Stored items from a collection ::
[Start of section]

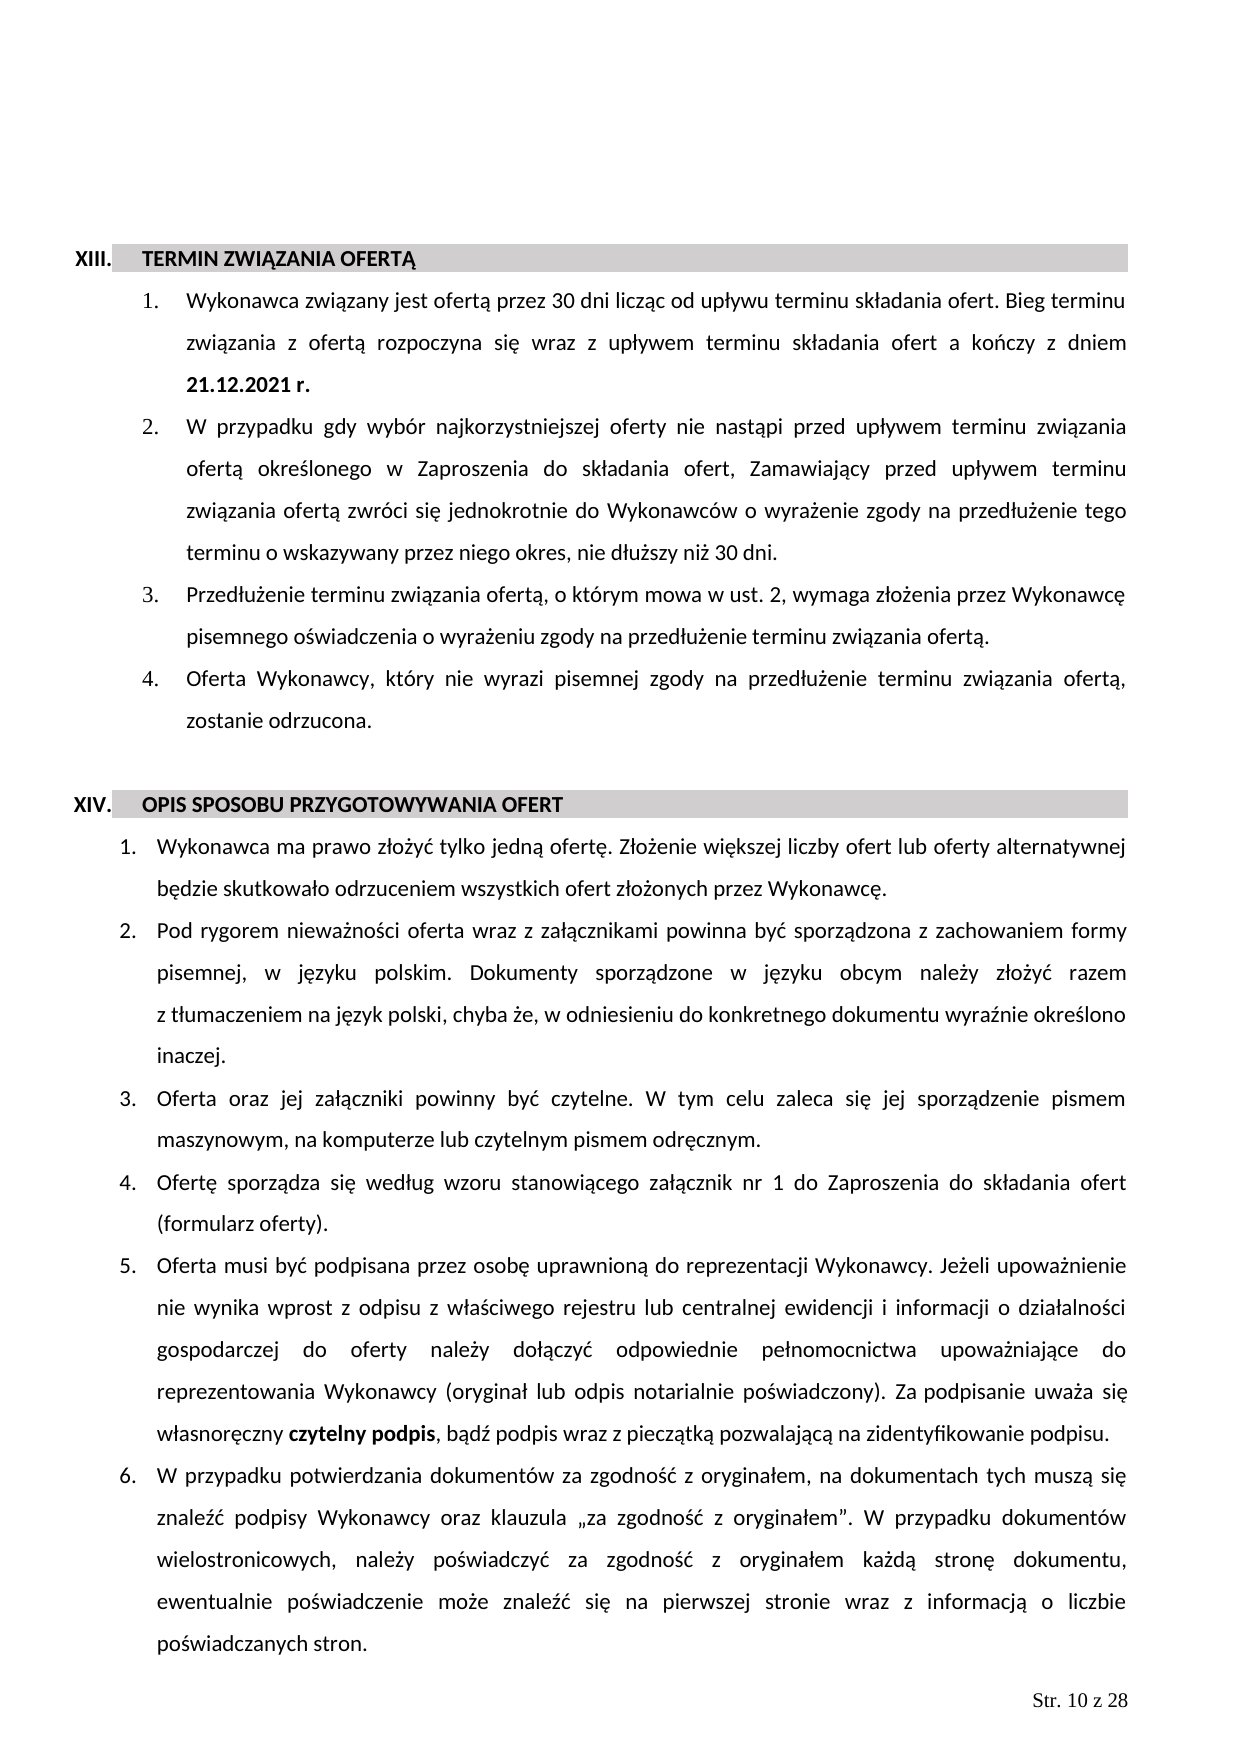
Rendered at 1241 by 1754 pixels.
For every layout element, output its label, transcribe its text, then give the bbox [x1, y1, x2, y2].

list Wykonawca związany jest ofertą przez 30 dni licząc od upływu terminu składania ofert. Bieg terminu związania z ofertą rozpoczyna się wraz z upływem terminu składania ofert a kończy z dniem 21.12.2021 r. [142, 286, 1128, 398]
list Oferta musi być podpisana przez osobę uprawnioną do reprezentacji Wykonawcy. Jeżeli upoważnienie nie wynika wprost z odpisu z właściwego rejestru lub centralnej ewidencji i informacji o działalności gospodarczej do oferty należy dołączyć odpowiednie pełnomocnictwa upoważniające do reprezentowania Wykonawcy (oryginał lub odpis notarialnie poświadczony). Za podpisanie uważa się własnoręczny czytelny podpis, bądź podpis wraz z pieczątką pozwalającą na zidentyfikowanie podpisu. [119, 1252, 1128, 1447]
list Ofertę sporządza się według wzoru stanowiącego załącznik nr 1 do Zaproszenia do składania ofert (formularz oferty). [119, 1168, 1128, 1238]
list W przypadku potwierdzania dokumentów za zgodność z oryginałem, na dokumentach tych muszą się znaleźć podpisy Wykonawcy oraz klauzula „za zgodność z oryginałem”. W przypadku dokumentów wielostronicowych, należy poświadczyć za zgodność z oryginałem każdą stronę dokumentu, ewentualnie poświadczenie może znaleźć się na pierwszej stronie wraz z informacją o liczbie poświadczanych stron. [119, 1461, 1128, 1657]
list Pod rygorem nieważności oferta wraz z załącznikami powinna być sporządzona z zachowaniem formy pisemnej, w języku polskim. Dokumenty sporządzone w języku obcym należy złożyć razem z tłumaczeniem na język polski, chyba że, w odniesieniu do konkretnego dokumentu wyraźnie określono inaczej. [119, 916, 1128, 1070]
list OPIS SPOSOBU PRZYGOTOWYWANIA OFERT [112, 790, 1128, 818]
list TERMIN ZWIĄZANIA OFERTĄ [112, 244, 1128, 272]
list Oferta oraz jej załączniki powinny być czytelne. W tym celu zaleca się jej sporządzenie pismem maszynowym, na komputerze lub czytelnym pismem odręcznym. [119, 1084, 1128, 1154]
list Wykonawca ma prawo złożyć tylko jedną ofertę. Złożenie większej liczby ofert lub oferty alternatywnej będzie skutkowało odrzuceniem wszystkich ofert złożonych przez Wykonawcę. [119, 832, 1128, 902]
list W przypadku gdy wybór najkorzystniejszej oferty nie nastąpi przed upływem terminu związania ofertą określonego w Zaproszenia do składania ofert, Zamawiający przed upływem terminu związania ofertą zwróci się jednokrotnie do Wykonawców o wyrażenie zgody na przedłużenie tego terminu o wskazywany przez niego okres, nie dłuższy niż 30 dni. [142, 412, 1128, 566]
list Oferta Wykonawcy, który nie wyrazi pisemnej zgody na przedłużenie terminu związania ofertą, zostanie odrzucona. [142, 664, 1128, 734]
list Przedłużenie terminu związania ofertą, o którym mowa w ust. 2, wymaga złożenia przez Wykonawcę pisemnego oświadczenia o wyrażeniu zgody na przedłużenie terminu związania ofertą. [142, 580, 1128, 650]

[End of section]

Please output the data above exactly as given, omitting every picture.

Exercise result ::
Rendered at 1241 by 1754 pixels.
For every layout element, output its label, transcribe its text, then give the bbox [x1, y1, x2, y2].

list Wykonawca związany jest ofertą przez 30 dni licząc od upływu terminu składania ofert. Bieg terminu związania z ofertą rozpoczyna się wraz z upływem terminu składania ofert a kończy z dniem 21.12.2021 r. [142, 286, 1128, 398]
list Oferta musi być podpisana przez osobę uprawnioną do reprezentacji Wykonawcy. Jeżeli upoważnienie nie wynika wprost z odpisu z właściwego rejestru lub centralnej ewidencji i informacji o działalności gospodarczej do oferty należy dołączyć odpowiednie pełnomocnictwa upoważniające do reprezentowania Wykonawcy (oryginał lub odpis notarialnie poświadczony). Za podpisanie uważa się własnoręczny czytelny podpis, bądź podpis wraz z pieczątką pozwalającą na zidentyfikowanie podpisu. [119, 1252, 1128, 1447]
list Ofertę sporządza się według wzoru stanowiącego załącznik nr 1 do Zaproszenia do składania ofert (formularz oferty). [119, 1168, 1128, 1238]
list W przypadku potwierdzania dokumentów za zgodność z oryginałem, na dokumentach tych muszą się znaleźć podpisy Wykonawcy oraz klauzula „za zgodność z oryginałem”. W przypadku dokumentów wielostronicowych, należy poświadczyć za zgodność z oryginałem każdą stronę dokumentu, ewentualnie poświadczenie może znaleźć się na pierwszej stronie wraz z informacją o liczbie poświadczanych stron. [119, 1461, 1128, 1657]
list Pod rygorem nieważności oferta wraz z załącznikami powinna być sporządzona z zachowaniem formy pisemnej, w języku polskim. Dokumenty sporządzone w języku obcym należy złożyć razem z tłumaczeniem na język polski, chyba że, w odniesieniu do konkretnego dokumentu wyraźnie określono inaczej. [119, 916, 1128, 1070]
list OPIS SPOSOBU PRZYGOTOWYWANIA OFERT [112, 790, 1128, 818]
list TERMIN ZWIĄZANIA OFERTĄ [112, 244, 1128, 272]
list Oferta oraz jej załączniki powinny być czytelne. W tym celu zaleca się jej sporządzenie pismem maszynowym, na komputerze lub czytelnym pismem odręcznym. [119, 1084, 1128, 1154]
list Wykonawca ma prawo złożyć tylko jedną ofertę. Złożenie większej liczby ofert lub oferty alternatywnej będzie skutkowało odrzuceniem wszystkich ofert złożonych przez Wykonawcę. [119, 832, 1128, 902]
list W przypadku gdy wybór najkorzystniejszej oferty nie nastąpi przed upływem terminu związania ofertą określonego w Zaproszenia do składania ofert, Zamawiający przed upływem terminu związania ofertą zwróci się jednokrotnie do Wykonawców o wyrażenie zgody na przedłużenie tego terminu o wskazywany przez niego okres, nie dłuższy niż 30 dni. [142, 412, 1128, 566]
list Oferta Wykonawcy, który nie wyrazi pisemnej zgody na przedłużenie terminu związania ofertą, zostanie odrzucona. [142, 664, 1128, 734]
list Przedłużenie terminu związania ofertą, o którym mowa w ust. 2, wymaga złożenia przez Wykonawcę pisemnego oświadczenia o wyrażeniu zgody na przedłużenie terminu związania ofertą. [142, 580, 1128, 650]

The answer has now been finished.